Speaking Our Truth About Chronic Illness
Can we reveal more about our illness experience?
Posted Mar 15, 2018
You may have seen medication advertisements on television in which beautiful people are gardening, walking on a beach with a romantic partner, and tossing a laughing child into the air. As the montage rolls, the radiant actors gush about how much this particular medicine has improved their lives. At the close of the commercial, an eerily soothing voiceover informs viewers that this medication may cause a series of side effects akin to bizarre torture and perhaps even death. “Who would put that into their body?!” you may have thought. (Raises hand). Me. Last week
I had my first infusion of Stelara last Friday. It’s a biologic drug that turns down my overly eager immune system. Like other biologics, it has a long list of potential side effects and scary pictures that pop up from a Google search. I last tried a biologic drug in 2011, and it worked great until I developed horrific side effects after a year of success. To put it mildly, this fiasco was so awful that I vowed I’d never poison my body again. So I used a bunch of stop-gap measures (prednisone, limited food intake, and sporadic hospitalizations) that barely held me together before requiring surgery in 2013. This surgery created major complications that took over a year to resolve. Again, to put it mildly, not a great period of my life.
The results of my most recent colonoscopy (I get one every year - another fun fact of life with Crohn’s Disease) showed disease activity such that my doctor urged me to take action. I had a choice. There was Option A - I called it “a rock”; and there was Option B - also known as “a hard place”. Option A was to begin Stelara; Option B was to do nothing. To start Stelara would be to attack the disease and (hopefully) stop it in its tracks. It also would be to risk grave side effects. To do nothing would be to eliminate the risk of these particular side effects but allow the disease to diminish my quality of life, ultimately leading to surgery and presenting a different set of risks. What was a girl to do?
For the first time in my life, I told my close friends about my anguished decision-making process. I chose to reveal the details of my dilemma instead of saying breezily, “Probably gotta start a new medication; wish me luck!” I painted a picture for them: “This is what it was like when I had a medication reaction. This is what it was like when I had surgical complications. This is why I am so paralyzed by this decision that I can’t sleep at night. This is who I am right now.”
My friends listened closely, asked for more information, and empathized with my fear. I felt seen; I felt heard; I felt understood. One of them looked at me with sad eyes and said, “I had no idea.” This struck me as important. How was it that I’d kept so many of the details of my experience from her? She knew I had Crohn’s Disease, but she didn’t know what that meant in terms of my lived experience. She didn’t know because I hadn’t let her in. I’d made the decision to keep her and everyone else in my life at arm’s length when it came to my illness. I am trying - little by little, disclosure by disclosure - to rectify that.
For the longest time, my illness self has lived on an island protected by a moat. With each moment of honesty, each word of revelation, each attempt at vulnerability, I am building a bridge that crosses the moat and connects this island to the outside world. With each positive experience, the bridge gets sturdier. My illness self can cross it and interact with other people; others can cross and find me when I can’t leave the island of illness. I now have company. I am not alone.

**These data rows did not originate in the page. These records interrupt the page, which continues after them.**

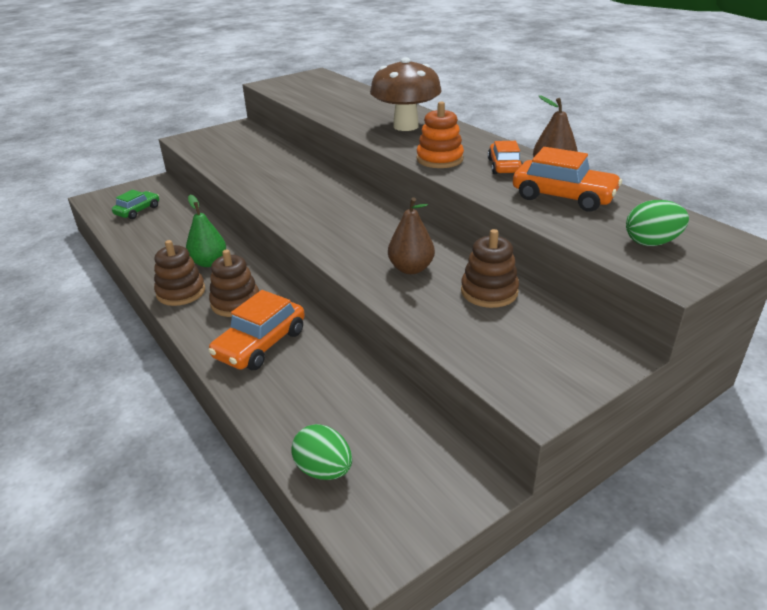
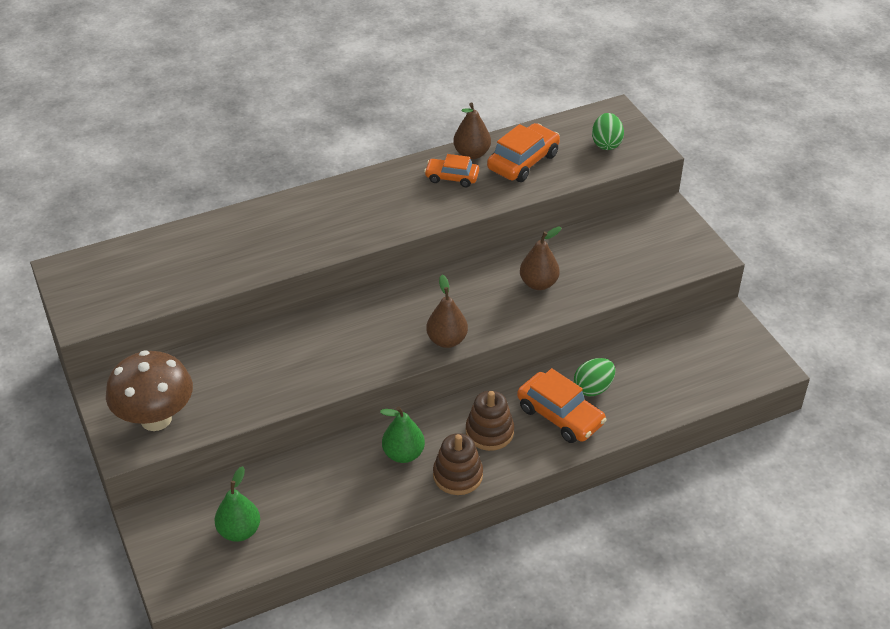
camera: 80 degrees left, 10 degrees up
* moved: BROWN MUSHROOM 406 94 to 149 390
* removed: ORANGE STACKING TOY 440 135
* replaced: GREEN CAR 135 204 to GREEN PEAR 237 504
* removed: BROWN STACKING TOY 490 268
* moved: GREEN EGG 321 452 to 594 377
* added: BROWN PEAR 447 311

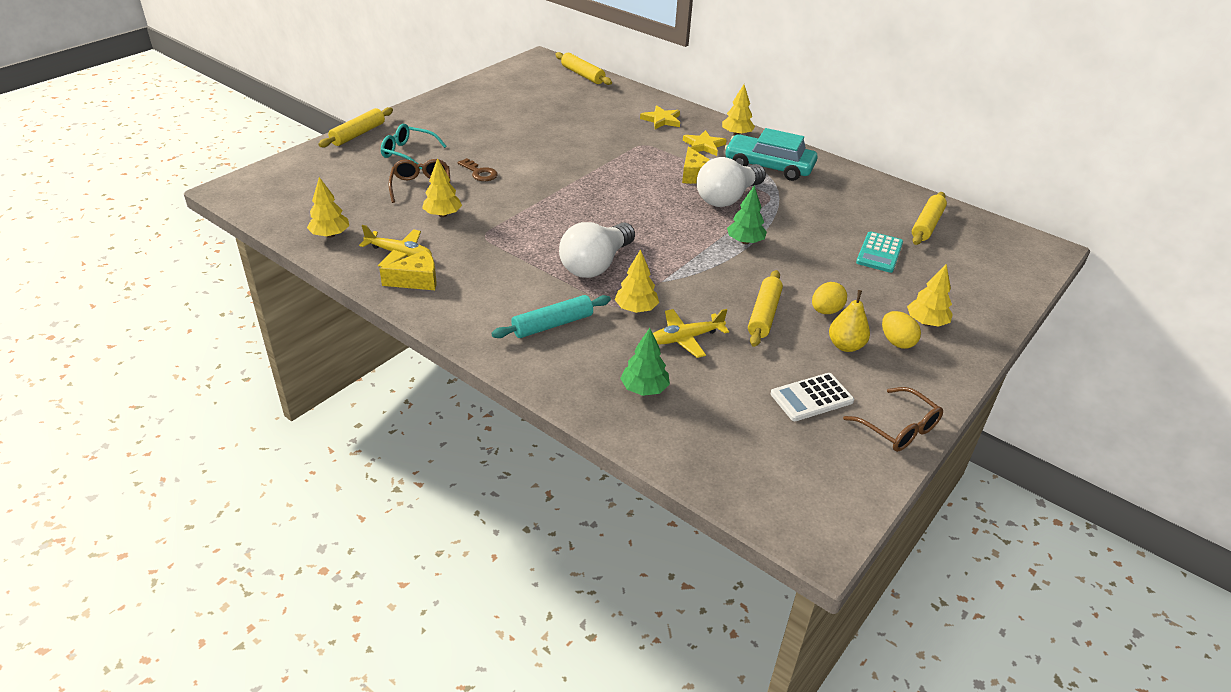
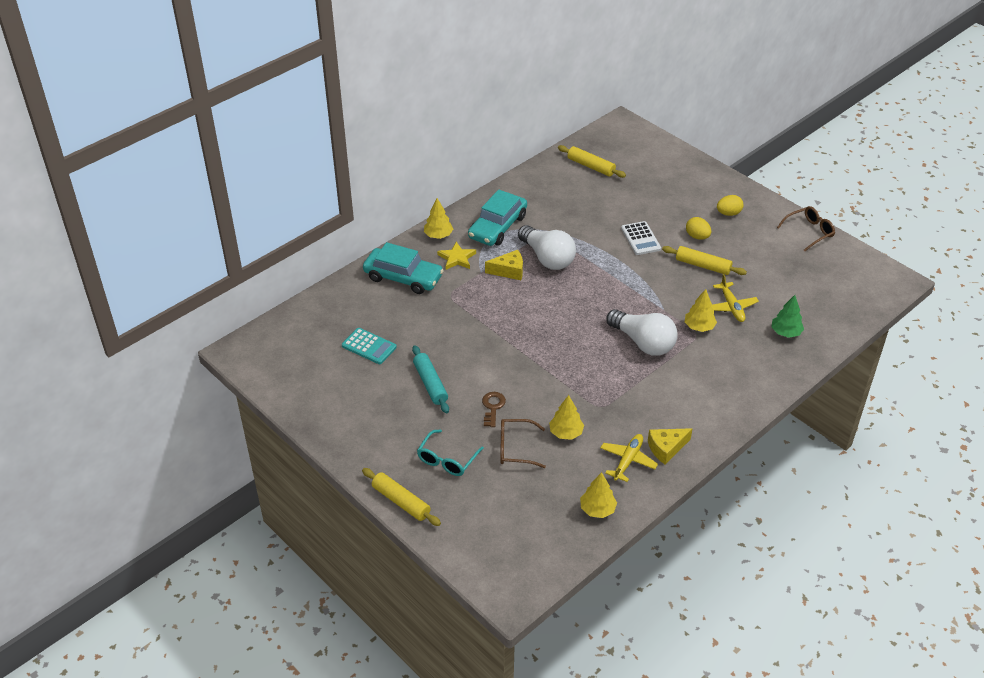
camera: 80 degrees left, 5 degrees up
* removed: YELLOW ROLLING PIN 583 68
* replaced: YELLOW STAR 660 117 to TURQUOISE CAR 403 268
* turned: BROWN KEY 478 169 = 494 409 45 degrees counterclockwise
* removed: GREEN TREE 747 214
* moved: TURQUOISE CALCULATOR 879 252 to 369 346
* turned: YELLOW CHEESE 407 270 = 670 446 105 degrees counterclockwise
* removed: YELLOW TREE 930 295
* removed: YELLOW PEAR 849 321
* moved: TURQUOISE ROLLING PIN 551 316 to 430 379
* moved: WHITE CALCULATOR 812 397 to 641 238

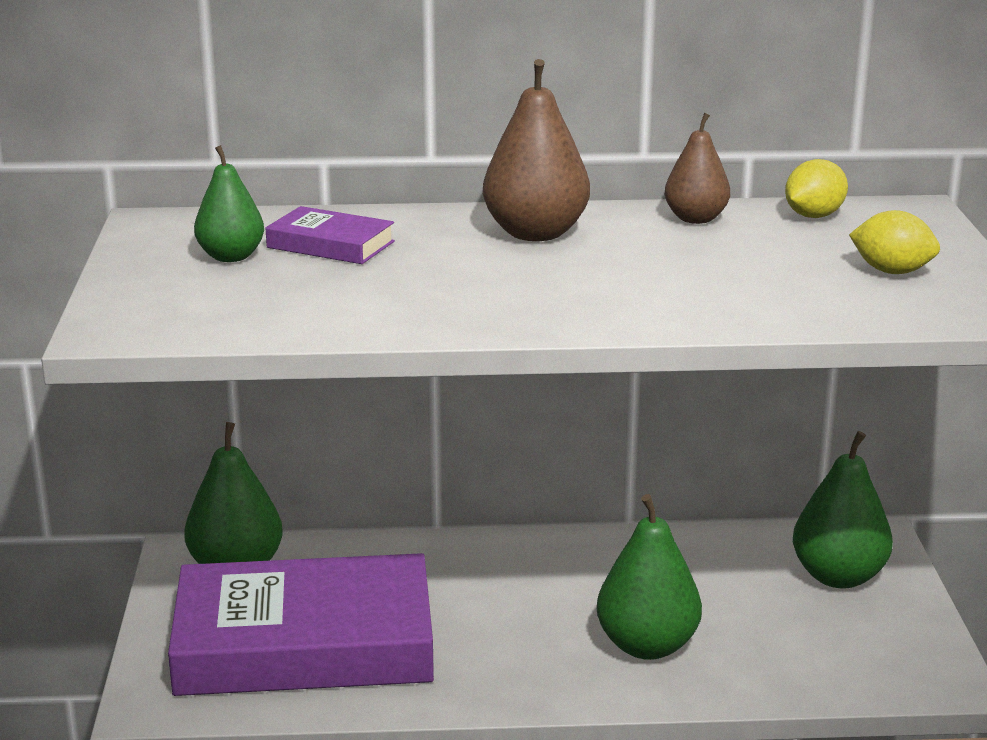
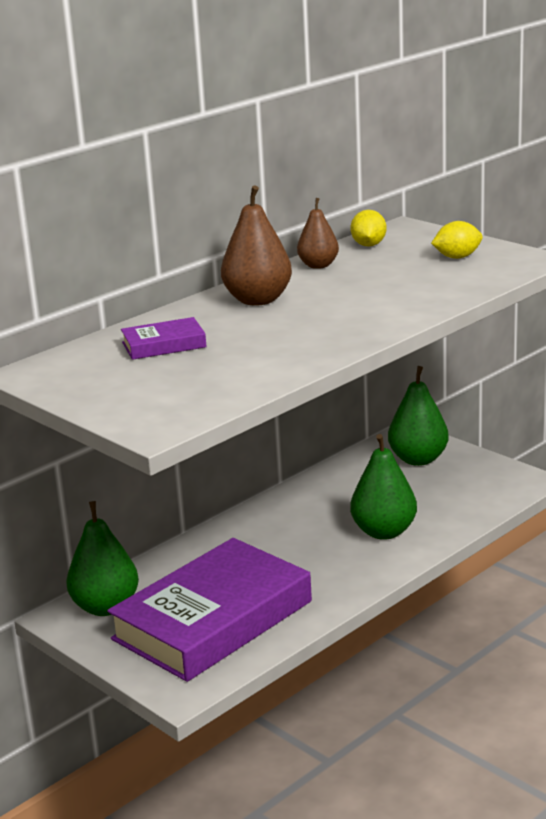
camera: 40 degrees left, 0 degrees up
* removed: GREEN PEAR 229 203

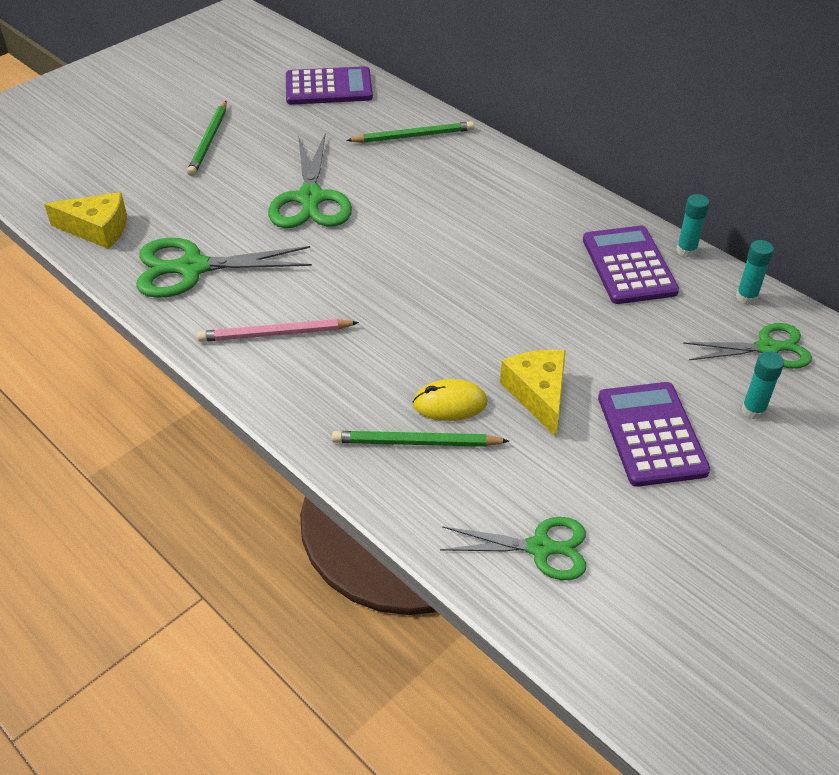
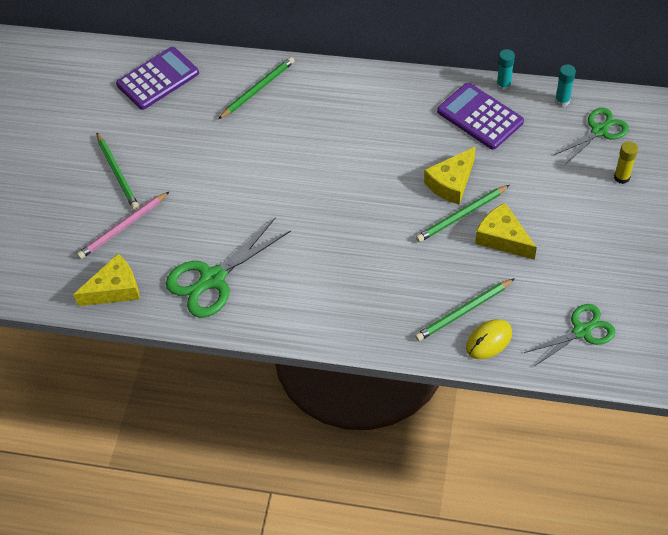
camera: 30 degrees left, 10 degrees up
* removed: GREEN SCISSORS 310 180
* moved: PINK PENCIL 278 330 to 123 225
* recoloured: TURQUOISE GLUE STICK 762 385 to YELLOW GLUE STICK 626 162
* moved: YELLOW MOUSE 450 400 to 489 339
* removed: PURPLE CALCULATOR 654 434
* added: YELLOW CHEESE 449 176
* added: GREEN PENCIL 463 213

When you've lived on the island of illness for a long time, it can be hard to know how to start building that bridge of connection. If you would like to explore this, I’d ask that you take ten minutes and write a letter to a friend or relative of your choice. The subject of your letter is “Things I Wish You Knew About My Illness.” Don’t think too hard, and don’t worry about your handwriting or spelling. This is not a letter to be sent unless you choose to send it; it’s really for you, so just let the words flow. When you’ve finished writing, put the letter away for an hour, a day, a week. Then return to it and reflect on what you wrote. What surprises you about your letter? What feelings come up when you read it? What would be the easiest part of your letter to share with the addressee? What would be the most difficult?
It may hurt to write this letter. It may feel risky to put into words the things that feel so vulnerable that they have to live all alone on an island. But here’s what you’ve done in taking pen to paper: You’ve created word-bricks with which you can build your bridge crossing the moat that separates you from the world. You’ve started the process.
If I were making a tv commercial in favor of speaking the truth of illness, I would portray ordinary people going about their lives. They might say, “I feel less lonely.” “I feel sturdier.” “I am not invisible.” The voice-over would not warn of dangerous side-effects; rather, it would say, “There are minimal risks and maximum benefits associated with this procedure. Don’t hesitate to try it. You’ve got this.”